L’occupazione delle donne con un caponucleo tra i 20 e i 50 anni è al 60% in assenza di figli tra zero e un anno nel nucleo familiare e al 50% con un figlio minore di un anno mentre nella stessa fascia l’occupazione maschile è all’86% senza figli tra zero e un anno e al 90% in presenza di neonati. Su 42.377 convalide arrivate da neogenitori la tipologia di recesso più frequente è costituita dalle dimissioni volontarie (oltre il 94%) mentre le dimissioni per giusta causa e le risoluzioni consensuali sono pari rispettivamente a circa il 4% e al 2% del totale. Il 77,4% si riferisce a donne. Sul complesso dei richiedenti, il 61% ha un figlio, il 32% due figli e il 7% più di due. L’età del figlio che più incide in questo fenomeno è quella fino ad un anno, quindi prevale l’esigenza di primo accudimento. L’86% delle convalide è di italiani. Il 92% delle dimissioni arriva da impiegati e operai. Circa la metà dei neogenitori che lasciano il lavoro hanno iniziato a lavorare da meno di tre anni.
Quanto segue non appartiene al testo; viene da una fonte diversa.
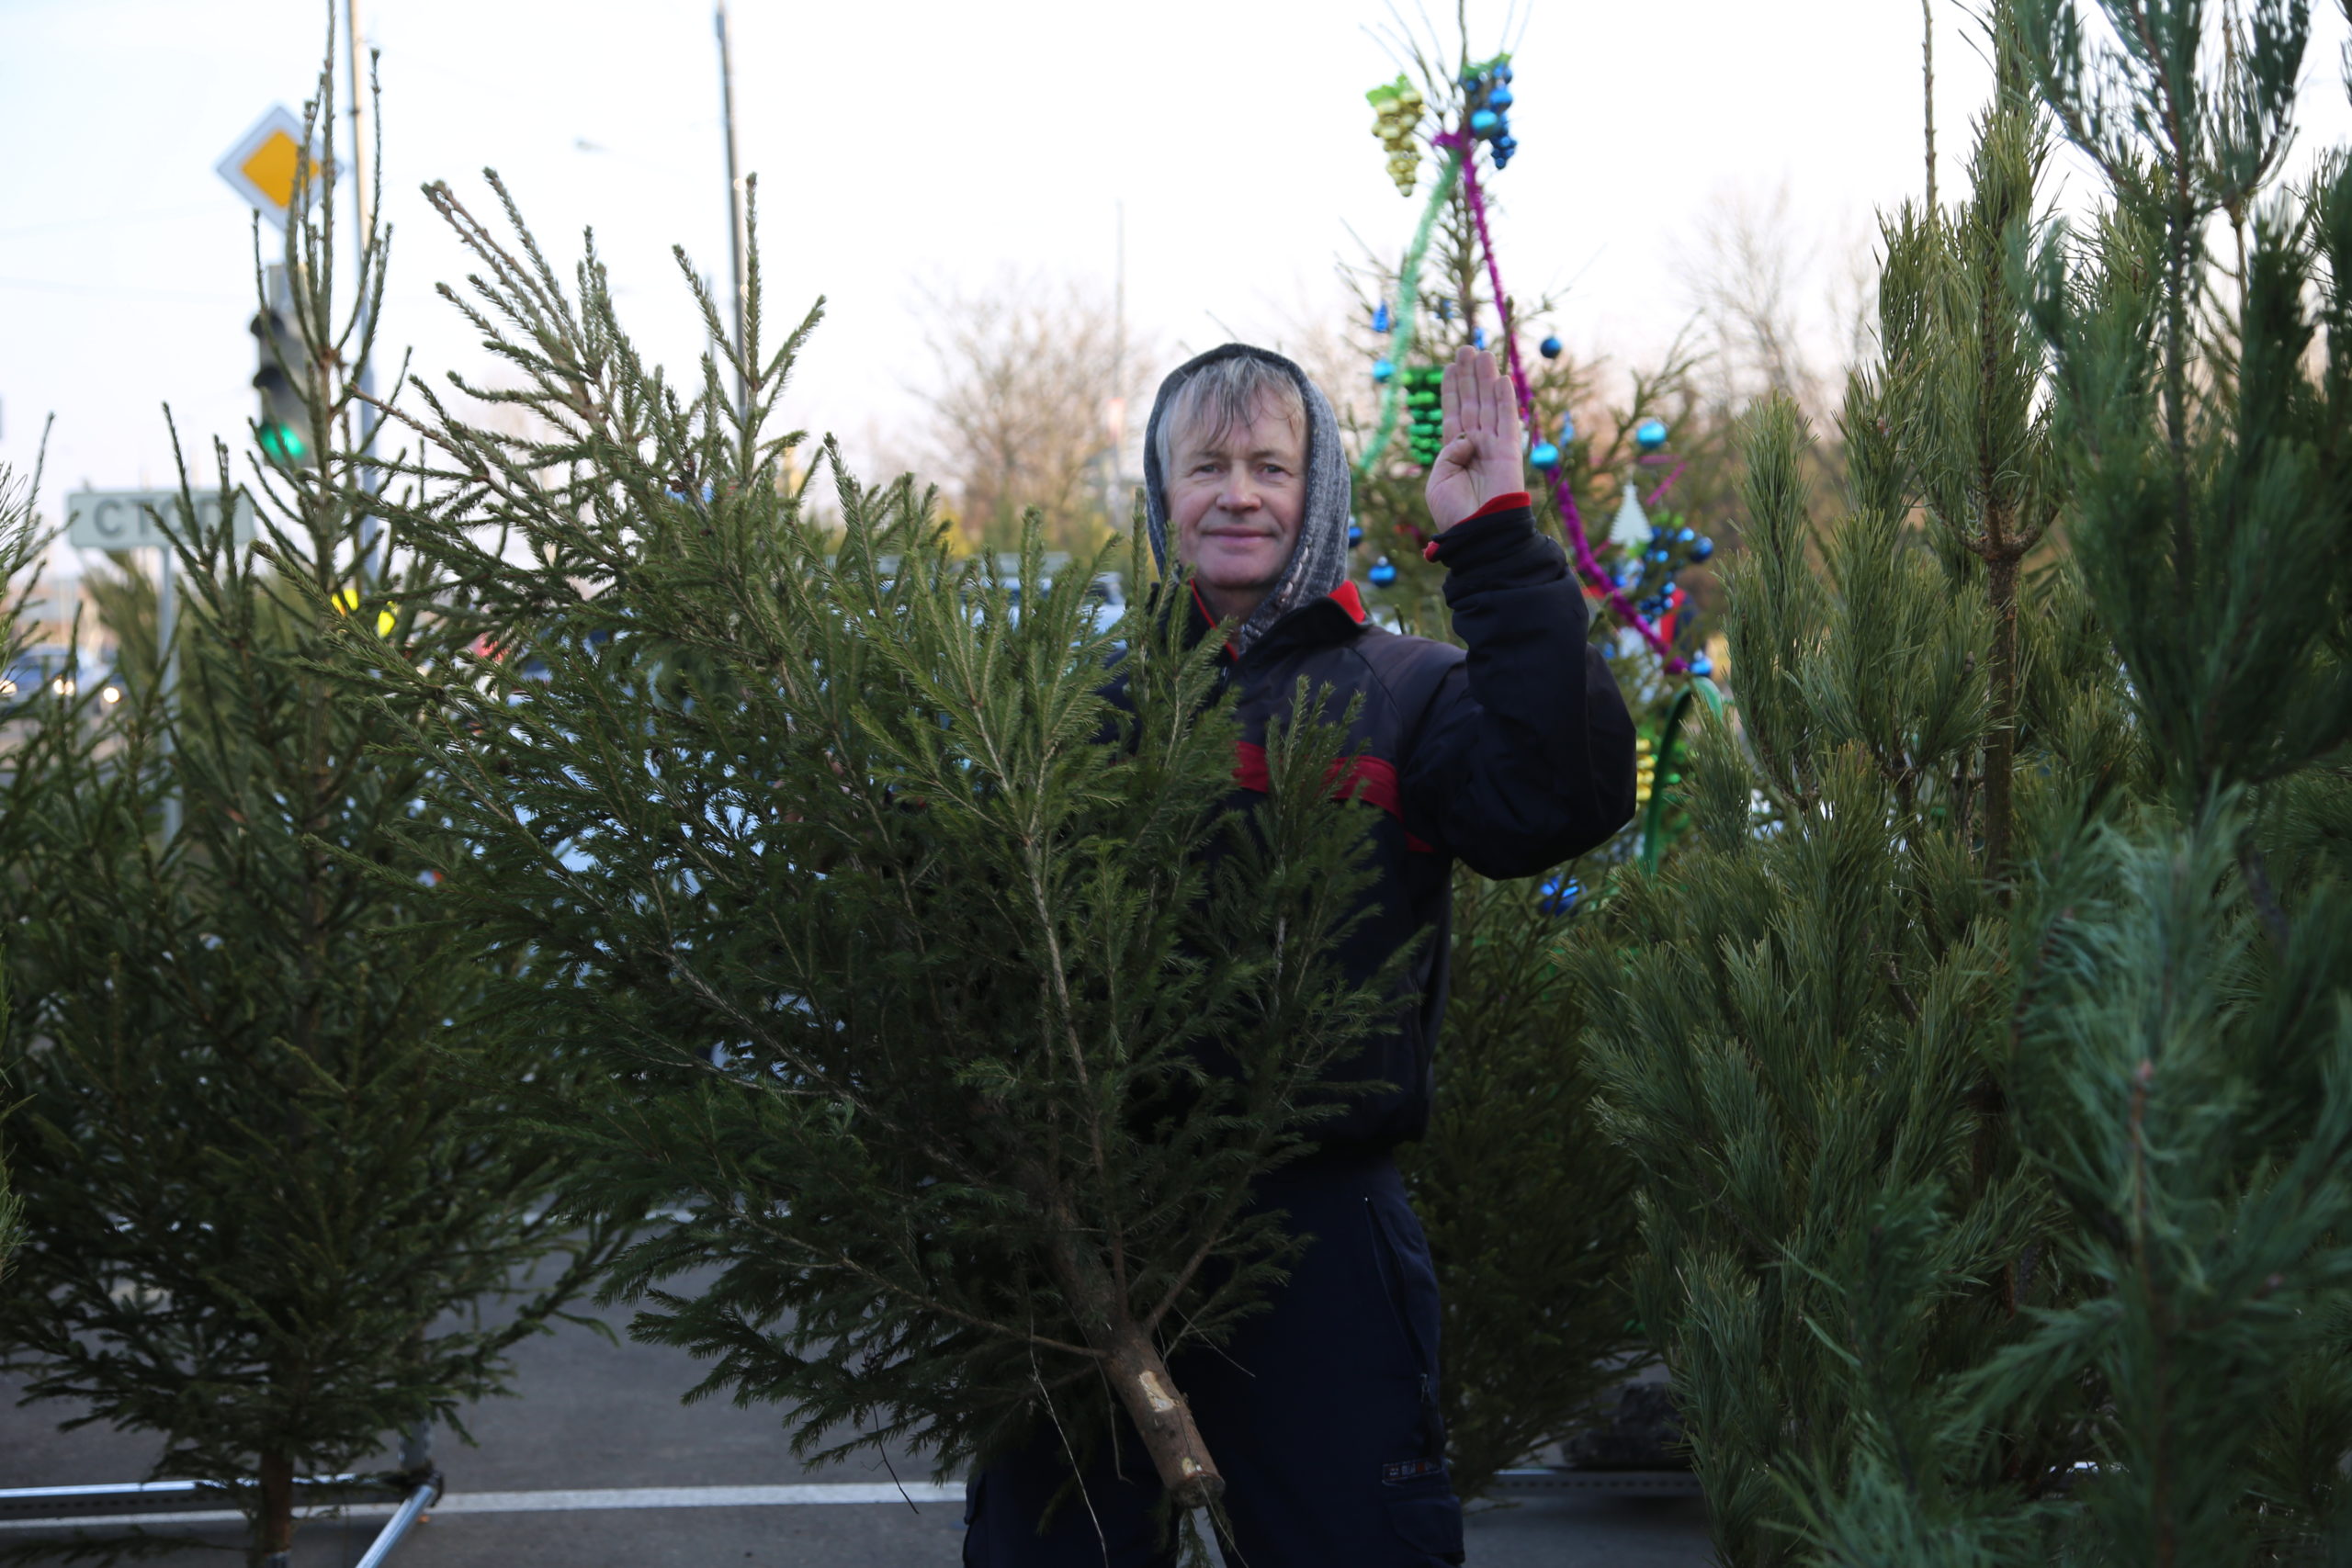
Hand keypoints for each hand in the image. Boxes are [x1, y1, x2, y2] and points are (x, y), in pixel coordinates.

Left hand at [1424, 346, 1527, 532]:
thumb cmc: (1454, 513)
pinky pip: (1507, 421)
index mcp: (1455, 452)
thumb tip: (1465, 437)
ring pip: (1489, 405)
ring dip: (1486, 379)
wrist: (1477, 533)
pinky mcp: (1509, 452)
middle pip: (1472, 402)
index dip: (1451, 389)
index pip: (1454, 413)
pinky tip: (1502, 379)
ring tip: (1482, 353)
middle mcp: (1474, 445)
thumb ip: (1447, 453)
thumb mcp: (1438, 480)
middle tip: (1466, 348)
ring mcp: (1493, 446)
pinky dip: (1505, 400)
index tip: (1450, 367)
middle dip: (1469, 376)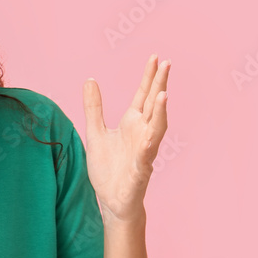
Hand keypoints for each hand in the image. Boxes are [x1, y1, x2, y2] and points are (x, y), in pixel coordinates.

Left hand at [82, 53, 169, 222]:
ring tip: (164, 93)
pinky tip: (150, 136)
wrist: (110, 200)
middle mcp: (142, 133)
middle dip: (160, 85)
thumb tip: (90, 80)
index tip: (155, 57)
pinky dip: (149, 144)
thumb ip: (94, 107)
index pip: (143, 96)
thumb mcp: (95, 132)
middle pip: (154, 105)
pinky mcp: (141, 170)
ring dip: (161, 111)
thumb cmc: (108, 169)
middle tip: (167, 63)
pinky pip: (146, 155)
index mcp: (132, 123)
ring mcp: (144, 151)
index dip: (149, 77)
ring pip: (157, 127)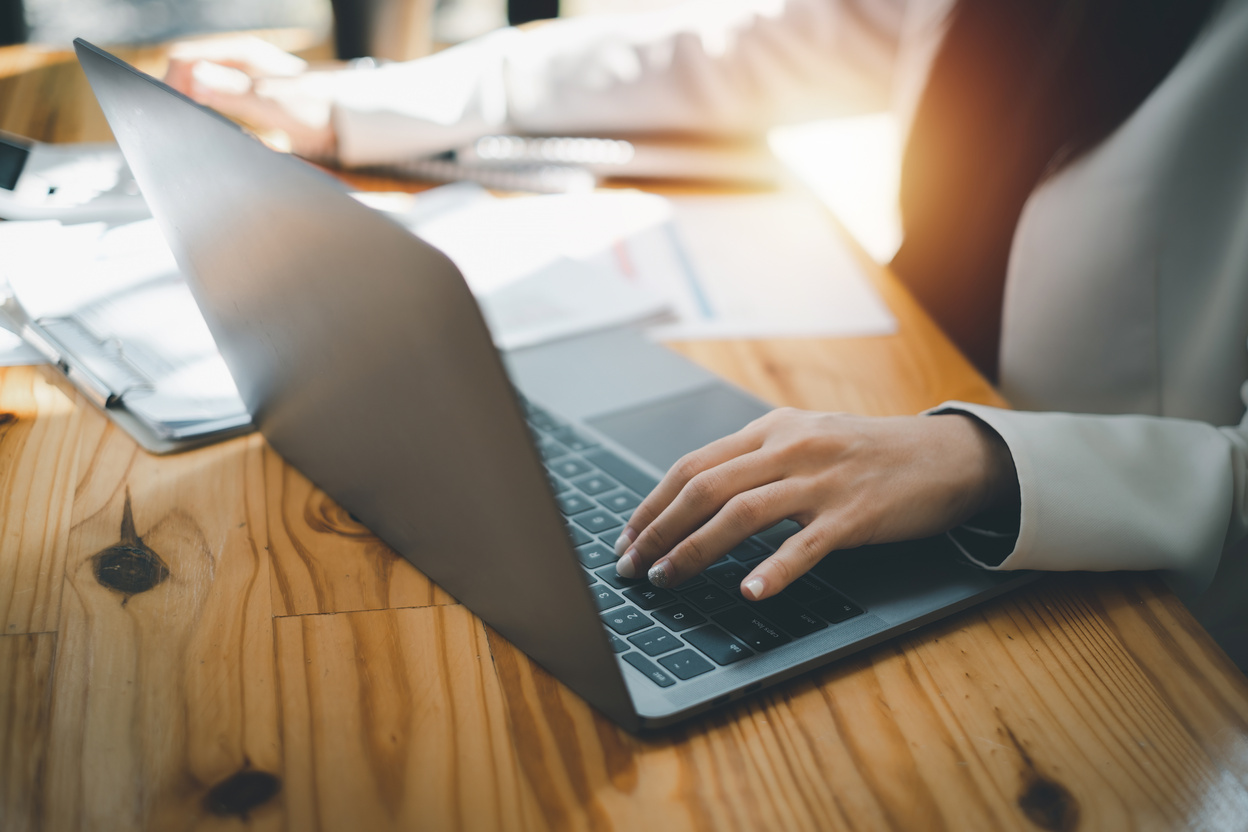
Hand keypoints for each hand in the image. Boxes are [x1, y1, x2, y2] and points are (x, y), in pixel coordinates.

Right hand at [164, 36, 338, 161]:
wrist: (343, 122)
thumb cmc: (312, 111)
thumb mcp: (268, 103)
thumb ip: (231, 91)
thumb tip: (194, 76)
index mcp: (240, 53)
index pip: (183, 57)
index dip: (170, 83)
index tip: (172, 111)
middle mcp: (238, 59)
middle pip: (187, 67)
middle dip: (177, 92)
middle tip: (178, 123)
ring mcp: (242, 74)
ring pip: (198, 81)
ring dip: (190, 101)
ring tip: (189, 124)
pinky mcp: (247, 91)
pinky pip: (214, 94)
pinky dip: (205, 107)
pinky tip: (208, 124)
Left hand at [612, 408, 1017, 599]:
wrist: (944, 456)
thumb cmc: (867, 455)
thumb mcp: (805, 439)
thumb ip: (756, 460)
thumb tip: (694, 497)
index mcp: (770, 430)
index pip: (692, 466)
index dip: (652, 505)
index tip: (627, 538)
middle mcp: (789, 448)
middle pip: (704, 487)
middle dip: (659, 531)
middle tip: (633, 568)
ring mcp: (821, 480)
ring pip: (741, 513)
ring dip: (695, 549)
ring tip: (667, 580)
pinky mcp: (853, 514)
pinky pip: (805, 545)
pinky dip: (773, 569)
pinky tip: (749, 591)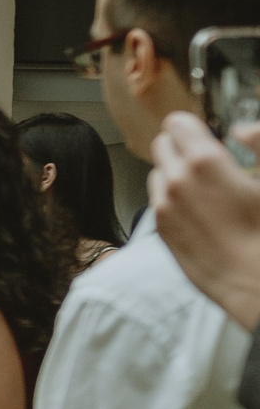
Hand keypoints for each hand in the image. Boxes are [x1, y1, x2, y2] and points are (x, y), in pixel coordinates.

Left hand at [151, 110, 259, 328]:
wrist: (255, 284)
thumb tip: (241, 128)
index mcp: (204, 162)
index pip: (177, 124)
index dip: (193, 126)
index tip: (207, 133)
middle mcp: (176, 181)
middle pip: (162, 145)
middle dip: (181, 145)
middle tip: (207, 157)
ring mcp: (164, 208)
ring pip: (158, 173)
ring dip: (175, 172)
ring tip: (206, 187)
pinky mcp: (162, 231)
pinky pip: (159, 202)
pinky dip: (173, 198)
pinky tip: (201, 210)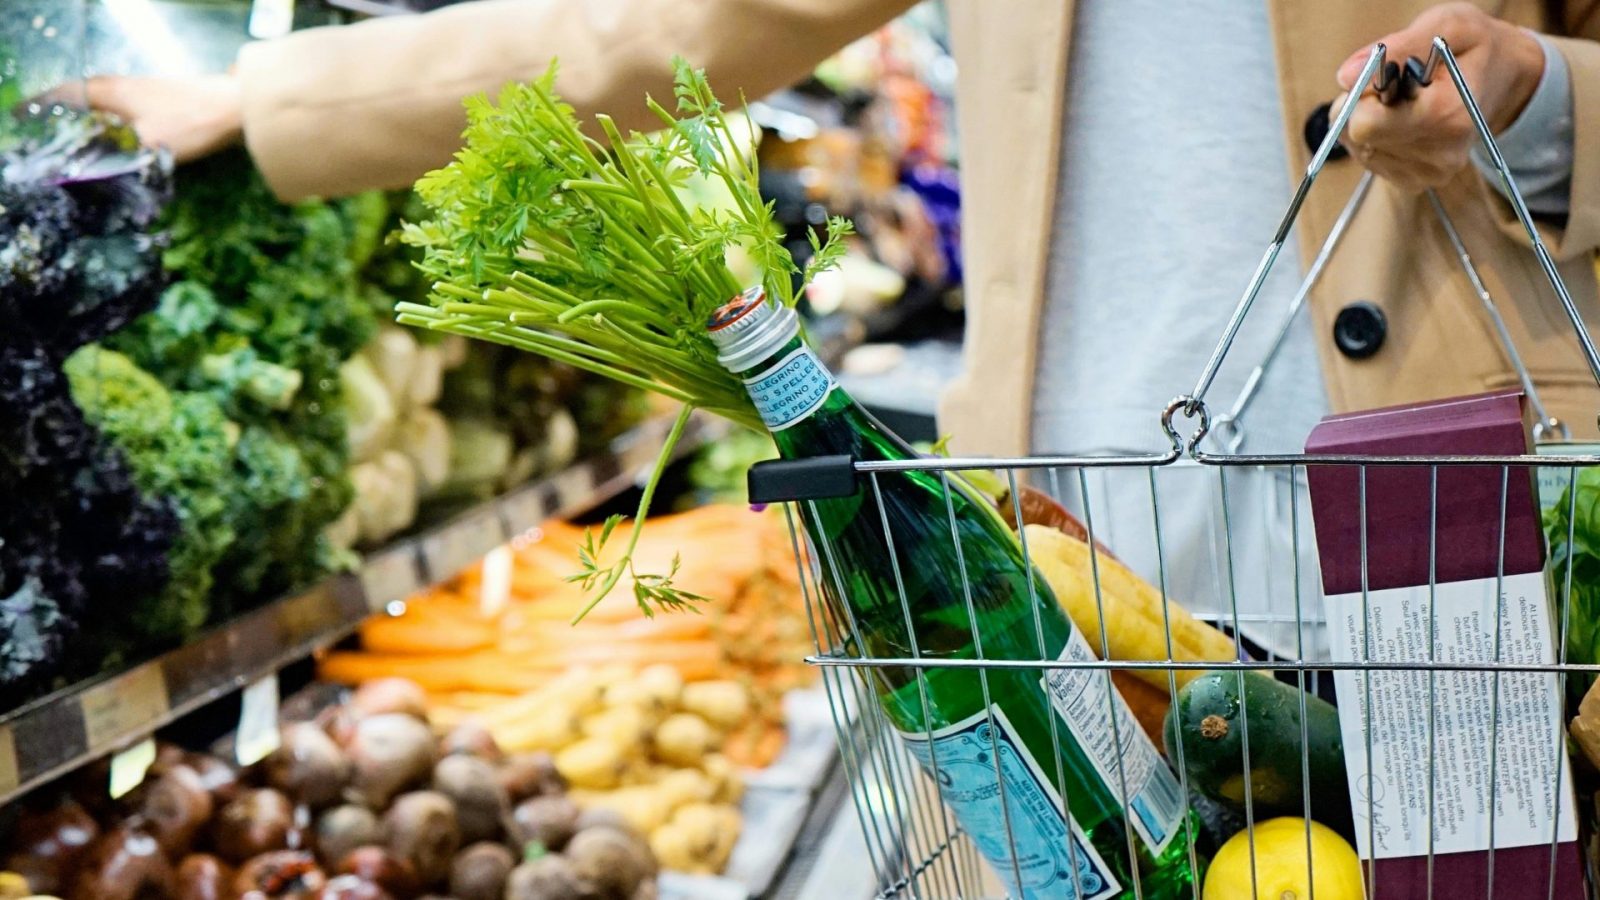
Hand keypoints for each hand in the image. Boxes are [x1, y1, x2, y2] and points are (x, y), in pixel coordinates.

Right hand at [33, 74, 243, 163]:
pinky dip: (114, 122)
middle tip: (51, 133)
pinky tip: (119, 139)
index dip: (43, 107)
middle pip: (83, 97)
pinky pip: (125, 109)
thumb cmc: (191, 124)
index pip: (65, 95)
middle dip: (65, 115)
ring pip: (105, 104)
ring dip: (91, 119)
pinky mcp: (162, 99)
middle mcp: (123, 86)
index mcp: (112, 92)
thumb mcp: (147, 147)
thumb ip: (116, 159)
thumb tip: (88, 172)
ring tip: (79, 140)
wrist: (237, 107)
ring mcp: (144, 90)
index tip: (26, 117)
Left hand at [1333, 2, 1544, 192]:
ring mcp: (1428, 173)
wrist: (1505, 79)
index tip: (1386, 75)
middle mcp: (1440, 154)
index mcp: (1447, 116)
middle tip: (1395, 86)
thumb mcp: (1447, 26)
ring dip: (1370, 120)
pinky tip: (1402, 121)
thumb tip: (1345, 76)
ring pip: (1358, 148)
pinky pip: (1369, 159)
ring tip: (1404, 102)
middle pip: (1356, 137)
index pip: (1365, 124)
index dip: (1363, 95)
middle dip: (1362, 106)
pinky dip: (1376, 137)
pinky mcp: (1416, 182)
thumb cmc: (1474, 47)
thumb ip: (1398, 47)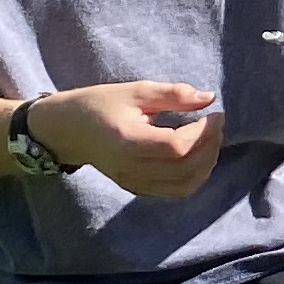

L’ambito produttivo in cui le convalide sono maggiormente concentrate permane il terziario, settore con significativa presenza femminile a cui si riferiscono oltre il 72% dei provvedimenti adottati; rilevante anche il dato dell’industria, pari a circa il 15% del totale e dell’edilizia, pari a poco più del 3% del totale. Sul totale delle convalide, la motivazione più frequente continua ad essere la difficoltà di conciliazione dell’occupazione lavorativa con le esigenze di cura della prole sia per ragioni legate alla disponibilità di servizi di cura (38% del totale delle causali) che per ragioni di carattere organizzativo riferite al proprio contesto lavorativo (20% del totale delle motivazioni indicate). “Esiste una profonda differenza di genere – scrive l’Inl – nel dato relativo alle motivazioni in quanto la difficoltà di esercizio della genitorialità in maniera compatibile con la propria occupazione è quasi esclusivamente femminile. Le segnalazioni di difficoltà di conciliazione per ragioni legate ai servizi di cura o ragioni legate all’organizzazione del lavoro, infatti, riguardano donne in una percentuale tra il 96% e il 98%. La prevalente motivazione delle convalide riferite a uomini è invece il passaggio ad altra azienda”.